Riley Warland was recently sharing a pitch with some of England’s finest youth talent and now he is back in Australia determined to show off what he learned.
It’s been more than 18 months since Warland returned from his spell at the academy of English Premier League club Fulham.
With a new coaching staff at Perth Glory, the 18-year-old has finally been given his opportunity at A-League level.
Since making his debut off the bench against Adelaide United in January 2021, the defender has gone to appear another four times, including two starts for the club he first joined as a nine-year-old.
“It’s a childhood dream to get on and play for your childhood club, particularly with my friends and family watching from only a few feet away,” Warland spoke exclusively to Kick360.
“It’s a surreal experience and you don’t fully embrace it until you look back and think, ‘Wow, I’ve just made my debut!’
“It was a really proud moment for myself and my family and I couldn’t be more grateful.”
Fulham’s under-18s class of 2018/19 was not short on talent. Headlined by Harvey Elliott, one of the most exciting talents in English football, the squad featured several players that have since made their senior debuts at the top levels of English football.
Since returning to Australia, Warland has kept tabs on the progress of some of his former teammates, including Elliott, who has since earned a move to Liverpool.
“Harvey and I were good mates!” Warland exclaimed.
“He’s doing well, he’s killing it and I couldn’t be happier for him.”
One of the biggest challenges Warland faced in England was getting his head around the adverse weather conditions, something the born-and-bred Western Australian boy was far from used to.
“It’s the hardest thing I’ve had to do,” admitted Warland.
“At such a young age, you’re coming from such a beautiful country in Australia, where you have sun every day and the heat.
“Then you transition to days where you’re waking up in the dark and then coming home in the dark!
“It was a crazy experience but something I definitely had to do at such a young age.”
Then there was the step up in the quality of players around Warland.
He was competing against some of England’s best academy hopefuls, at a higher physical and technical level than he had been used to previously.
“It’s a far more physical league, it’s a lot quicker and technically everyone’s touch is there, described Warland.
“It sharpens up your own game too, but I did struggle in the first few training sessions.
“After that I grew into it and got into my groove.
“You’ve got to be a confident player and hold your own when you’re overseas.”
Heading back to Perth in October 2019, Warland faced a challenging few months readjusting to the Australian game and trying to impress a new coaching staff.
“It wasn’t so much a step backwards, but it was difficult to transition back into the Australian way of playing football,” continued Warland.
“The ball tempo was something I needed to get used to again for example.
“It was a different coach at the time, and everyone has their own opinion of other players.
“I was working hard but unfortunately never got the opportunity, but I couldn’t let that get me down.”
Faced with a no obvious future at the club, Warland departed along with several other academy products to ECU Joondalup, where he would work alongside former boss Kenny Lowe.
“Kenny was my first ever A-League coach, and he gave me my first opportunities to go on the bench, explained Warland.
“Once he called me, I didn’t second guess.
“His ability to coach allows me to believe him and he’s helped me a lot on my journey.
“It was a good one season there and we won the league – you can’t ask for much more than that!”
At Joondalup, Warland was with two former teammates in Luke Bodnar and Callum Timmins, who had all been left frustrated with their lack of first team opportunities at Perth Glory. However, all three of them were handed another opportunity at the top level when Richard Garcia took the reigns as head coach of the senior team.
“Once it [the coaching staff] all changed, we all got asked to come back,” said Warland.
“You jump at any chance to get back to this level and now we had a coach in Richie Garcia who we could believe in.
“I made the right decision, and I couldn’t be happier with where I am at right now.”
Warland appears to enjoy having a coach that he can trust to give him the opportunities to thrive. He had that with Lowe, and now again he has that with Garcia.
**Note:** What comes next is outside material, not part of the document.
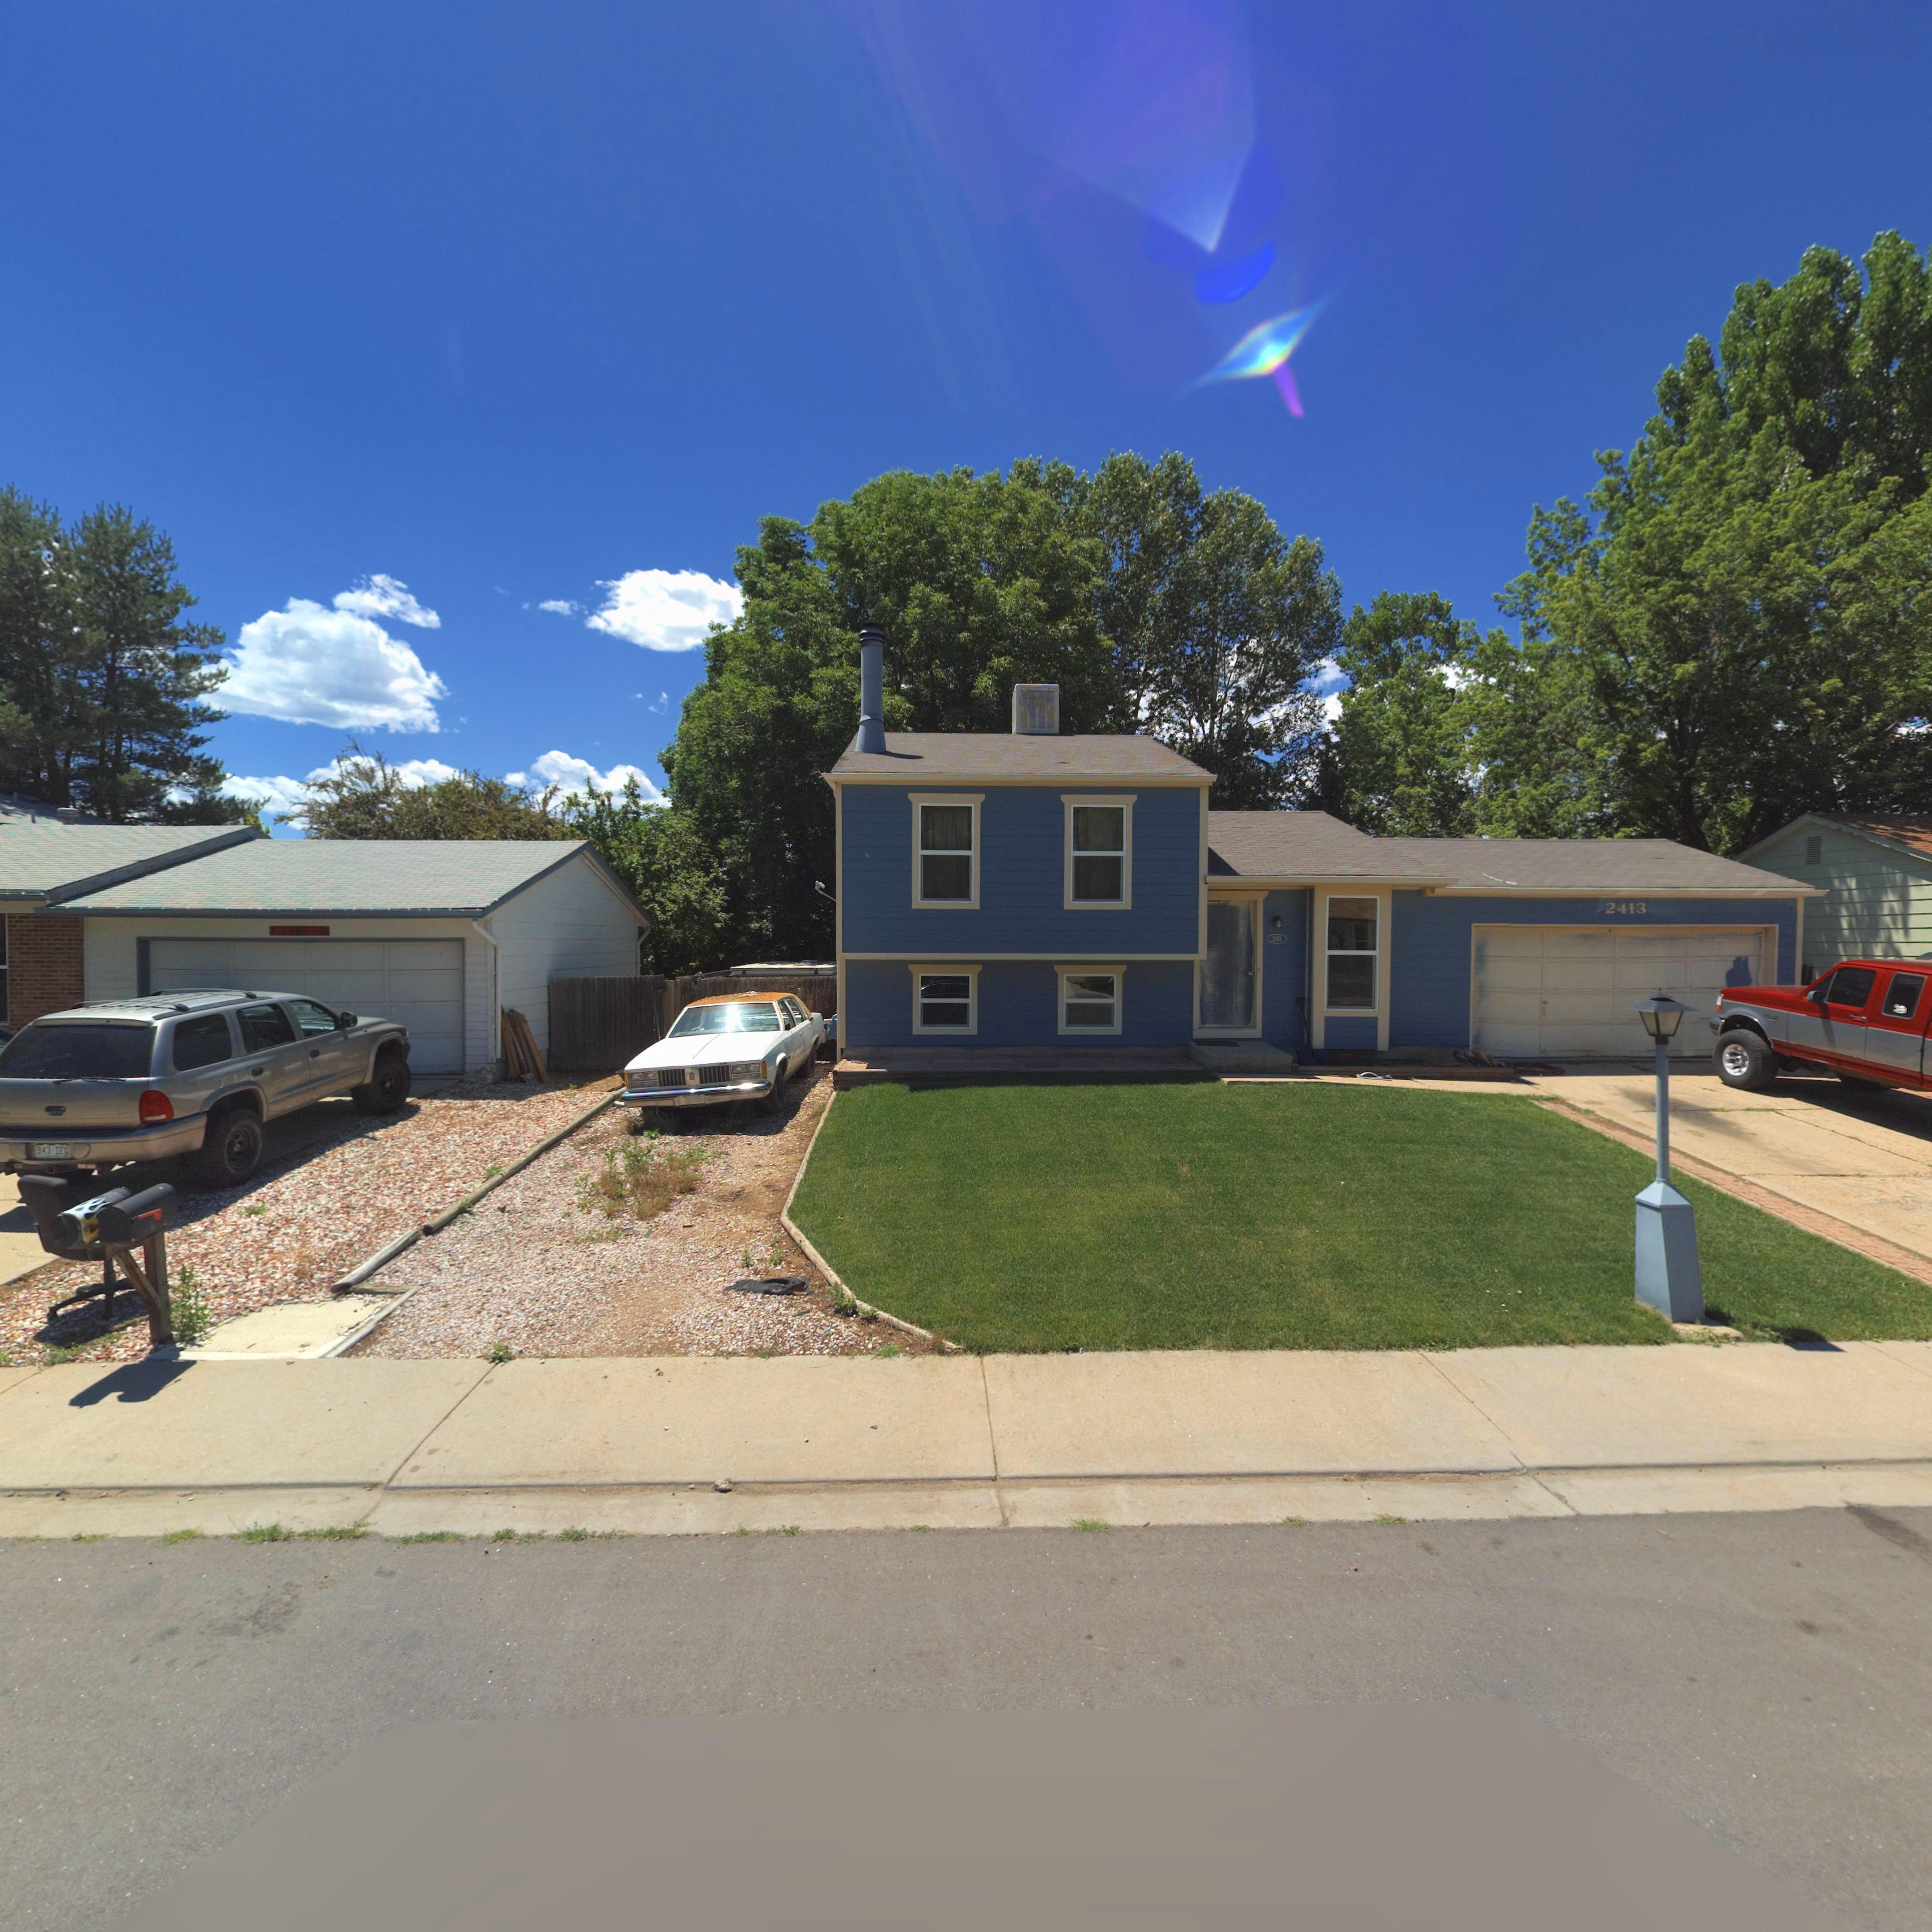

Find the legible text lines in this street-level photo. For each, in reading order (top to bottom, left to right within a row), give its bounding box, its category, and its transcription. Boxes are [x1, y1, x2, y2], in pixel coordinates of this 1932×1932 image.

[1605, 901, 1649, 915] StreetNumber: 2413
[1272, 936, 1282, 942] StreetNumber: 2413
He also enjoys the fact that, like himself, Garcia has risen through the ranks at the club to the senior level, although in a different capacity.
“I had him at youth level before and it’s helped having that connection now that he is the first team coach,” said Warland.
“It’s great to see someone like that go from youth coach to first team coach, so I am really happy for him.
“He’s definitely helped us young boys a lot by giving us chances.
“We can only reward him back by giving him our hardest for the team and that’s what we have got to do.”
With a few more senior appearances under his belt, Warland has one eye on a return to Europe to finish what he started. He feels better equipped with the experience he has gained, both from that season abroad, and his time playing senior football in Australia.
“That’s any boys dream, to play in Europe,” exclaimed Warland.
“I’ve been settled back in Australia for a while now, but I think the opportunity might come back around sooner rather than later.
“You never know what’s going to happen in football, you just have to give 100% to everything you do.”
“Having that experience from the previous time I went over, even from what the weather and the people are like, it’ll help me a lot if I go again.”
“If that’s what I want to do then I will be back in Europe in no time.”